Request
Could you return each line below without altering a word?

Materials provided

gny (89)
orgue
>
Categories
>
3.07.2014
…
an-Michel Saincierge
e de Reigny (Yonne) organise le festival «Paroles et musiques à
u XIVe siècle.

Exercise response
gny (89)
orgue
>
Categories
>
3.07.2014
…
an-Michel Saincierge
e de Reigny (Yonne) organise le festival «Paroles et musiques à
u XIVe siècle.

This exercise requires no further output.